In the event released code resurfaces an old problem or causes the system to alert, a retrospective meeting, aka a post-mortem, will occur. The purpose of the meeting will be to gather the facts relating to the release of the bad code, discuss ways to prevent similar events from happening in the future, assign tasks relating to the prevention of future events, and educating the team about the incident. These meetings should happen within 36 hours of the event and should involve as many developers and quality assurance team members as possible for root cause analysis and training purposes.
Customers notifications can occur at multiple times during this process. Customers are often consulted during the planning, development, QA phases as well as once code is released. The customer will be notified in the following methods:
- Personal Contact / Scheduled Meetings. Customers involved in specific development projects may be invited to attend regular update meetings to review plans, designs, and project status.

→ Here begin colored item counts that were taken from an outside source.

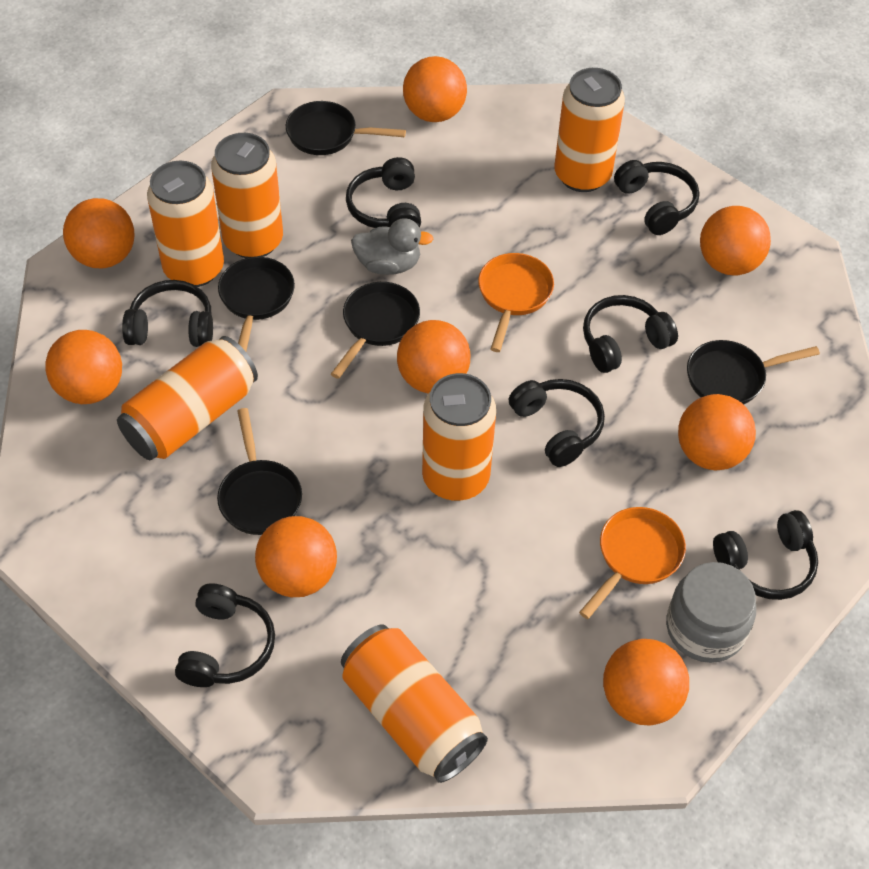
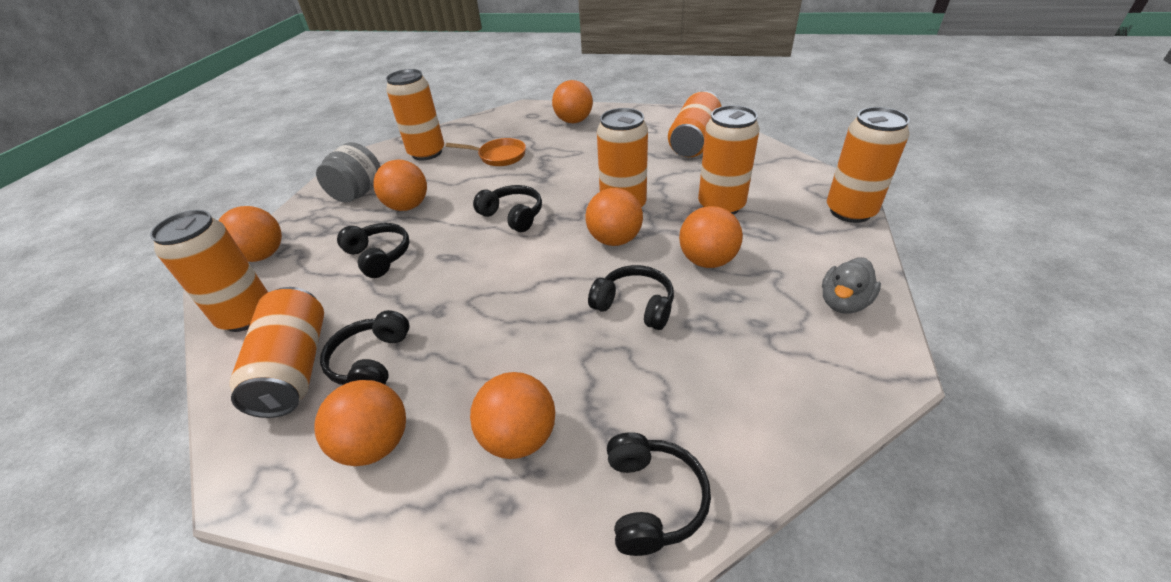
black headphones: [122,280,213,347] [175,583,275,687] [346,157,421,228] [509,379,605,467] [583,295,678,373] [614,160,699,235] [713,510,818,600] = 7 -> [320,310,410,385] [337,223,410,278] [473,185,542,232] [588,265,674,330] [607,432,711,556] = 5
black pan: [217,408,302,535] [218,257,295,351] [286,101,406,155] [331,282,420,379] [687,340,820,405] = 5 -> none = 0
orange ball: [45,330,122,404] [63,198,135,268] [255,516,337,597] [397,320,470,394] [403,56,467,122] [603,639,689,725] [678,394,756,471] [700,206,771,275] = 8 -> [218,206,282,262] [314,380,406,466] [374,159,427,211] [470,372,555,459] [552,80,593,123] [585,188,643,246] [679,206,743,268] = 7
orange can: [117,336,258,460] [147,161,224,287] [211,133,283,258] [341,625,488,783] [422,373,496,501] [554,68,625,192] = 6 -> [150,210,268,332] [229,287,324,418] [386,69,444,161] [597,108,648,207] [668,91,722,157] [698,105,760,215] [827,107,910,223] = 7
orange pan: [478,253,554,352] [579,507,686,619] = 2 -> [445,138,526,166] = 1

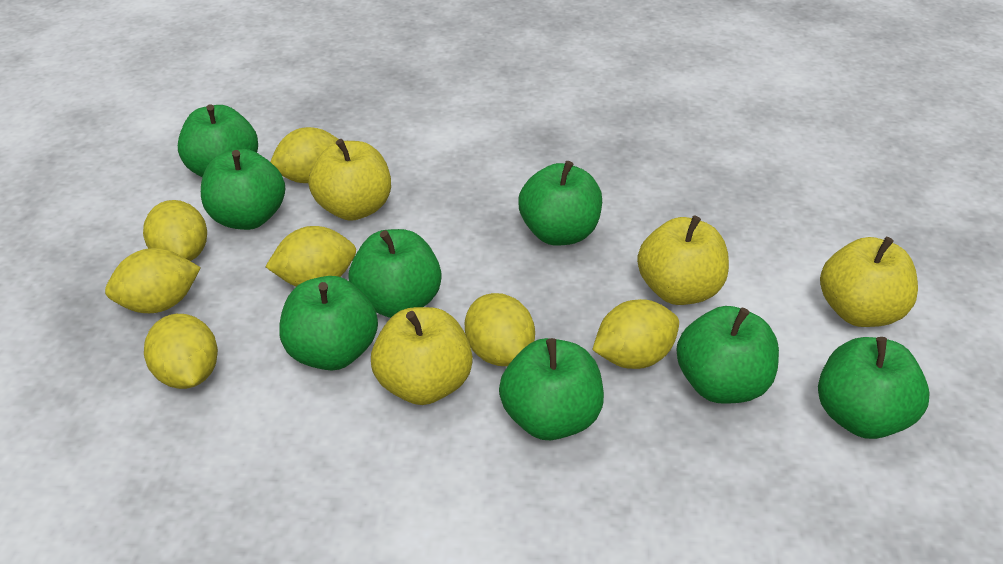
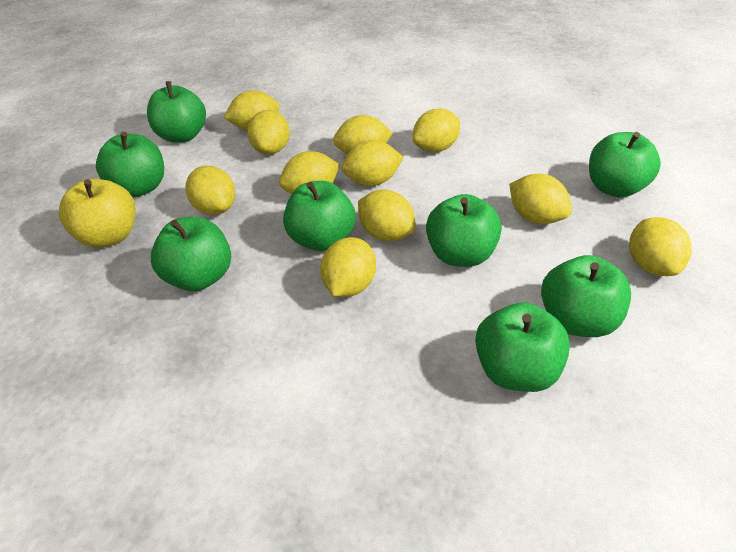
yellow apple: [309,139,391,221] [371,307,473,405] [637,216,729,305] [820,237,918,327] = 4 -> [59,179,136,248] = 1
yellow lemon: [105,248,201,313] [143,200,207,261] [144,314,218,389] [265,226,356,287] [271,127,339,183] [465,293,535,366] [592,299,679,369] = 7 -> [185,166,235,215] [224,90,280,131] [247,110,290,155] [279,151,340,194] [320,237,376,297] [333,115,393,155] [341,140,404,186] [358,190,416,241] [412,109,460,152] [509,174,572,224] [629,217,692,276] = 11

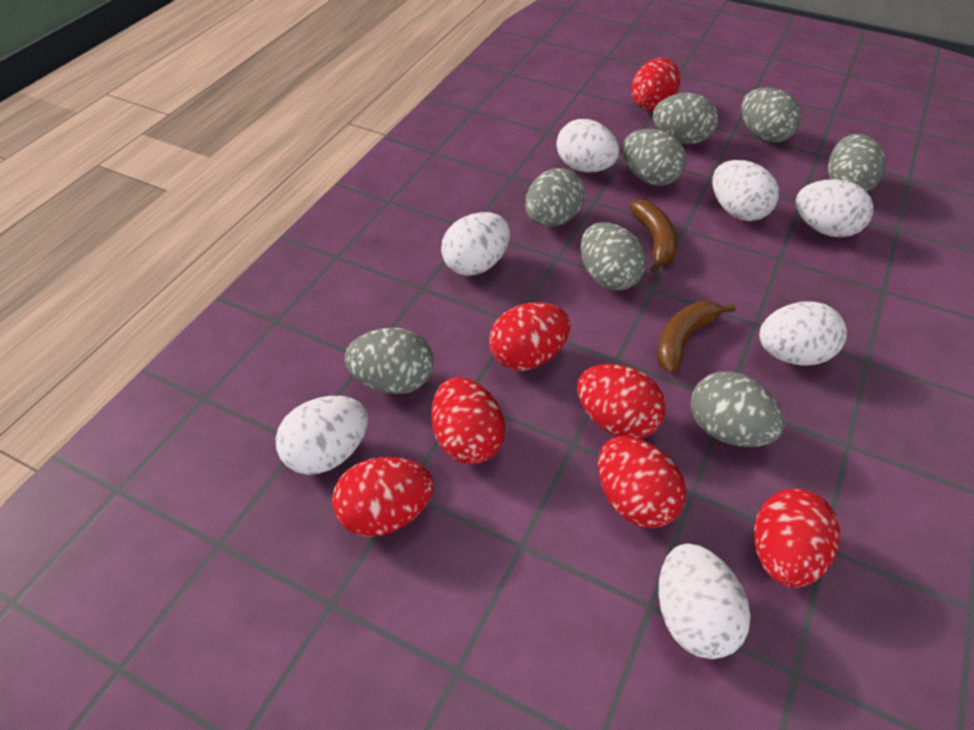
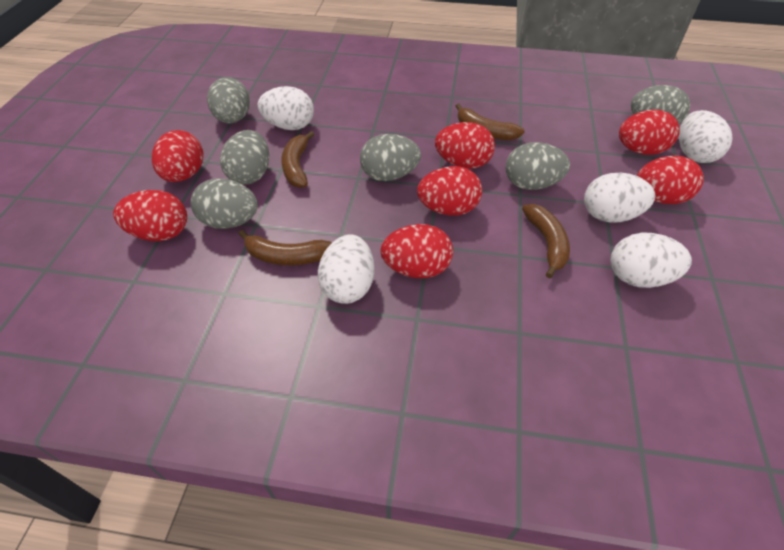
brown banana: [629,200,677,273] [657,301,736,374] = 2 -> [239,230,332,265] [281,131,315,188] [456,103,525,140] [522,204,570,278] = 4
grey egg: [345,328,434,394] [525,168,585,227] [581,222,646,290] [622,129,687,186] [653,93,718,144] [691,372,784,447] [741,87,801,143] [828,134,886,192] = 8 -> [191,178,258,229] [207,77,250,123] [220,130,269,185] [360,134,421,181] [505,142,570,190] [631,85,691,124] = 6
white egg: [275,396,368,475] [441,212,510,276] [557,119,619,172] [659,543,751,659] [712,160,779,221] [759,301,847,366] [795,179,873,237] = 7 -> [258,86,314,130] [318,234,375,304] [584,173,655,223] [611,233,692,288] [679,110,733,163] = 5

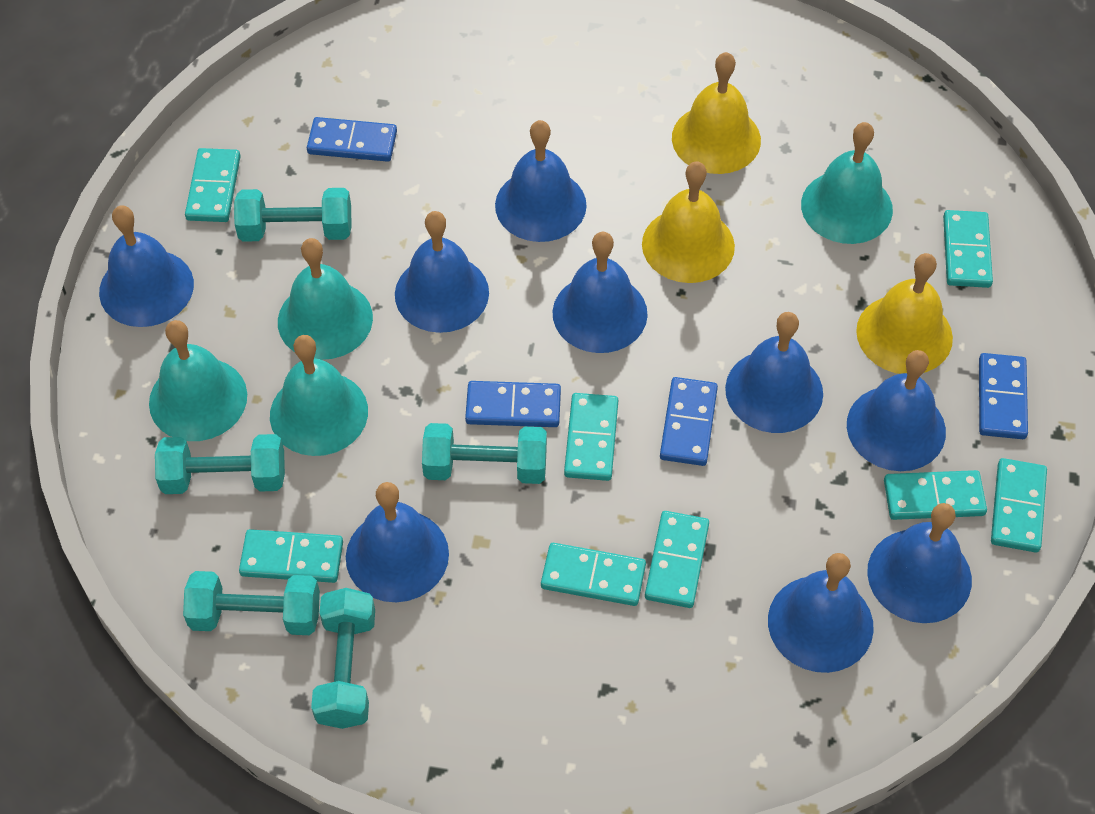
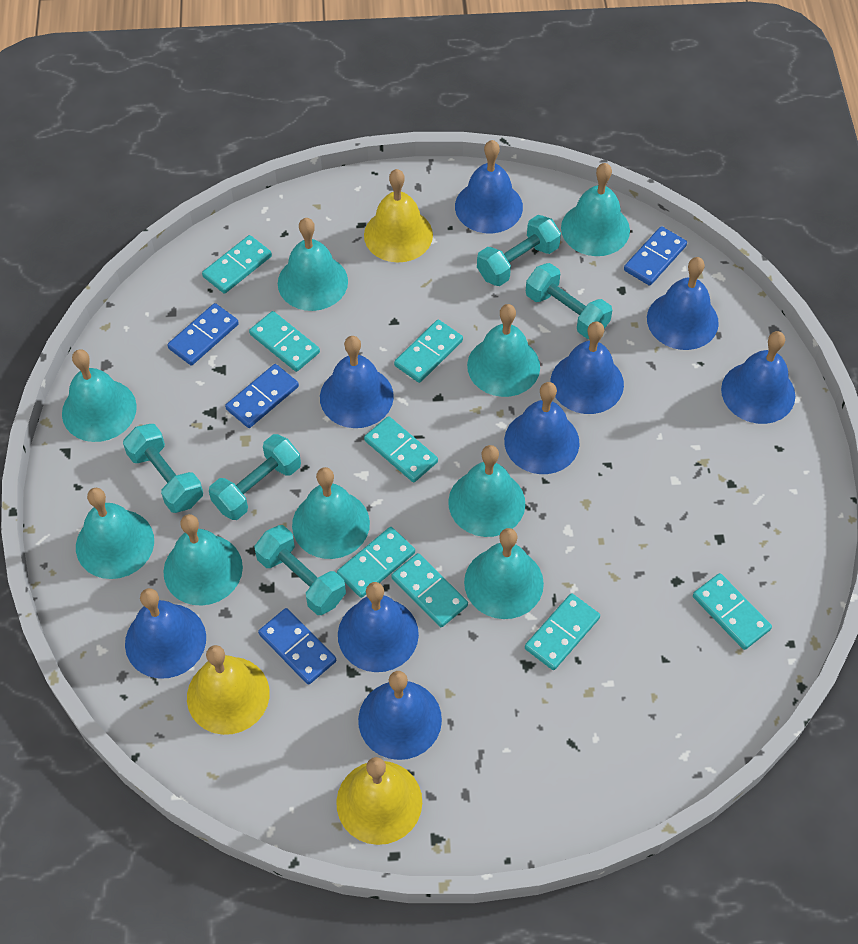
turquoise bell: [149,320,247,441] [270,335,368,456] [278,238,373,360] [801,122,893,244] = 4 -> [62,349,137,442] [76,488,154,579] [163,514,243,606] [278,218,348,311] [292,467,370,559] [448,445,525,537] [464,528,544,619] [467,304,540,397] [561,163,630,256] = 9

- Personal email to customers. All originating support tickets will be updated informing the customer that the change has been released to production servers, and the ticket will be closed. If a support ticket was not created, a support representative may contact the customer directly. If only one customer was impacted by a change, other forms of notification may not be used.
- Change log. All changes that impact customers will contain a change log. This includes bug fixes, minor updates, and feature requests. When a change only affected a single customer and the impact was minor, and if a customer was contacted directly, a change log may not be added. Customers can access the change log from the Support menu in the Application.
- Mass email. An email will be sent to all Administrators for all large changes to the app. Mass emails are used mainly for product announcements and large UI enhancements but can be used for additional scenarios.
- In-app notifications may be used for impacting changes.